[[ Recorded data open ]]
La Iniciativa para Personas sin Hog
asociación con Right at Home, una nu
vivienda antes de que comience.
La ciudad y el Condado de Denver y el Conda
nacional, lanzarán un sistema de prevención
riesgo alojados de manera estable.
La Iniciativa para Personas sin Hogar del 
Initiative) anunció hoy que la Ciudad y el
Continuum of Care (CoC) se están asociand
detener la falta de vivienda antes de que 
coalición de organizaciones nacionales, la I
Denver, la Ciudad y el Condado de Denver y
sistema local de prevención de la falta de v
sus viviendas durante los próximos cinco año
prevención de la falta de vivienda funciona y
[[ Recorded data closed ]]
[[ Recorded data open ]]
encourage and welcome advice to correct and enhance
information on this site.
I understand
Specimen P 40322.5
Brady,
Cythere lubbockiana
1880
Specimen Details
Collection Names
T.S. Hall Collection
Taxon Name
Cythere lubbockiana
[[ Recorded data closed ]]
> _Exercise instructions_
From the records, pull out each line that contains the word "Condado" and copy it.

> _Result of the task_
La ciudad y el Condado de Denver y el Conda
Denver, la Ciudad y el Condado de Denver y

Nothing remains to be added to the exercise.